How do you deal with your critter brain?
2. Mindfulness helps us learn to appreciate the simple things in life
“Enjoy the little things, for one day you may look back and realize they were the big things.”
Practising mindfulness requires that we pause and take notice of things that we may not have noticed before. In this moment, we learn to appreciate the smaller, more simple things in life such as the warmth of the sun, the sound of a child laughing or the beauty that surrounds us. Mindfulness helps to engage our senses, feel, taste, touch, sound and sight to help us truly experience and relish the moment.
Take a focused look around you: what do you notice for the first time in a long time about anything within the environment you live – inside your home, your garden, street, village, park, field etc?
3. Mindfulness improves sleep
We’re all aware of the dangers of sleep deprivation and how it can lead to mental health issues such as depression and anxiety. Practicing mindfulness may be a healthier and more natural alternative to sleeping pills for those who struggle to switch off at night, especially if practiced at bedtime. Increased focus on the present moment prevents us from feeling regret over past events and hinders anxiety caused by hypothesising about future events. The result is a calmer, peaceful state of mind.

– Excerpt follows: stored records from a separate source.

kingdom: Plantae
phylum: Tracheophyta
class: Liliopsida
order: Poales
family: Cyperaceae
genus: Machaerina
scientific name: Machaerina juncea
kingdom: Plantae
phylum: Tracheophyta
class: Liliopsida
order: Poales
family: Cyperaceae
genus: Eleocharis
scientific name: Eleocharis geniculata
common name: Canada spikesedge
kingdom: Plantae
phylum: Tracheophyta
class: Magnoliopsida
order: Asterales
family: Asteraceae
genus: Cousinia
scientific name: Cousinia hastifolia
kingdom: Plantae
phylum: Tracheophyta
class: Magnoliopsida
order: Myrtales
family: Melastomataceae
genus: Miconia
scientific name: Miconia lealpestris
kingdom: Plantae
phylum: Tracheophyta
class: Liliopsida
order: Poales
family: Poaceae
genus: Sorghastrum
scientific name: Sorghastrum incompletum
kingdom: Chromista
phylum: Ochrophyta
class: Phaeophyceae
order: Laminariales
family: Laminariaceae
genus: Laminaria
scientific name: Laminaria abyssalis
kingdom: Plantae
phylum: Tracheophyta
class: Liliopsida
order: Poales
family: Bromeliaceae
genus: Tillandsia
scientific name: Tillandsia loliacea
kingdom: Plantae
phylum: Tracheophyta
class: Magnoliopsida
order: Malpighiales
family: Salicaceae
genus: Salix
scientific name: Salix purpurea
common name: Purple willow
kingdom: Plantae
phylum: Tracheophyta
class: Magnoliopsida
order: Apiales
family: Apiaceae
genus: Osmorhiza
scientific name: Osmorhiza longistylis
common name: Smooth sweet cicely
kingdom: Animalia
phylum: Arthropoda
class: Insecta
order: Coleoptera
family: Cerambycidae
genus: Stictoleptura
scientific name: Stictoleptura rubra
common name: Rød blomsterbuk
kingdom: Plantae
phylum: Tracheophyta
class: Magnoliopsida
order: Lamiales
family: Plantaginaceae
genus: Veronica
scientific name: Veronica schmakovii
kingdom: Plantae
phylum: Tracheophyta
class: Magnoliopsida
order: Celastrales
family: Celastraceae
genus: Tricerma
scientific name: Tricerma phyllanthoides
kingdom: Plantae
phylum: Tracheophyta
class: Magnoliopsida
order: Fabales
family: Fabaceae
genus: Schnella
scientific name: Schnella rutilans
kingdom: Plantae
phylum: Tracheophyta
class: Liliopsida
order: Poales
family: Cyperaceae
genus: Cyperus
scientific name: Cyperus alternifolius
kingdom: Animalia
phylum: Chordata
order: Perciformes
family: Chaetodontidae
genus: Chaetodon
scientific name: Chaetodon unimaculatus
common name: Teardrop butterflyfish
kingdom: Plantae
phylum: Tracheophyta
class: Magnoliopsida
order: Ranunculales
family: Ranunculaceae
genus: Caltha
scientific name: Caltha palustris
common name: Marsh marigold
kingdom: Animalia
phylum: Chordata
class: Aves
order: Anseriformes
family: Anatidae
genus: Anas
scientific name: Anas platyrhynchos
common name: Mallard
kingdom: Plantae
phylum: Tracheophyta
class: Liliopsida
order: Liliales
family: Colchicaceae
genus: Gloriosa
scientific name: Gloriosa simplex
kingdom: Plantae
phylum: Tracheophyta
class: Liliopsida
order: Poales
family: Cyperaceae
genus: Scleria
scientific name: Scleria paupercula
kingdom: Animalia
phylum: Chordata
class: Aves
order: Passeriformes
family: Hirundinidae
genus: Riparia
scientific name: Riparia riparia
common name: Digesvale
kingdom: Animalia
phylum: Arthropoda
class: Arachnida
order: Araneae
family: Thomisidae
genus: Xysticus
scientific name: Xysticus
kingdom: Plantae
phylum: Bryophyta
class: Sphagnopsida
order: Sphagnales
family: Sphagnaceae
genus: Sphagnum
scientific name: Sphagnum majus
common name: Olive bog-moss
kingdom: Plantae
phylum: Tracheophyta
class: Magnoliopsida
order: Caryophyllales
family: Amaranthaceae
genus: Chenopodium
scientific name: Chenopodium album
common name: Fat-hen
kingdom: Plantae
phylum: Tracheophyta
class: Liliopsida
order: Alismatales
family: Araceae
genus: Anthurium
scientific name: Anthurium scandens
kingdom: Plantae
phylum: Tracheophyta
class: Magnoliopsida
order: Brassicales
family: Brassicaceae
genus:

What ritual do you use to enable a smooth transition from your daily routine to bedtime and sleep?
4. Mindfulness enhances gratitude
“I would maintain that thanks are the highest form of thought; and that gratitude is happiness doubled by wonder.”
By focusing on the here and now and learning to appreciate the smaller, simple things, we are enhancing our ability to express gratitude. Gratitude goes hand in hand with mindfulness since it encourages us to stay present in the moment and appreciate what we have now rather than desiring more. This process helps to reprogram our mind to think positively and to alleviate negative thought patterns. Gratitude releases more positive emotions such as joy, love, happiness and releases the negative emotions such as depression and anxiety. In turn these positive thoughts generate more favourable behaviour and better, more successful outcomes.
When is the most recent time you expressed gratitude to someone because you genuinely appreciated them and/or what they had done for you? If nothing comes to mind, then I challenge you to say a genuine ‘thank you’ to the official road sweeper/ rubbish collector in your neighbourhood for keeping the environment you live in clean and tidy!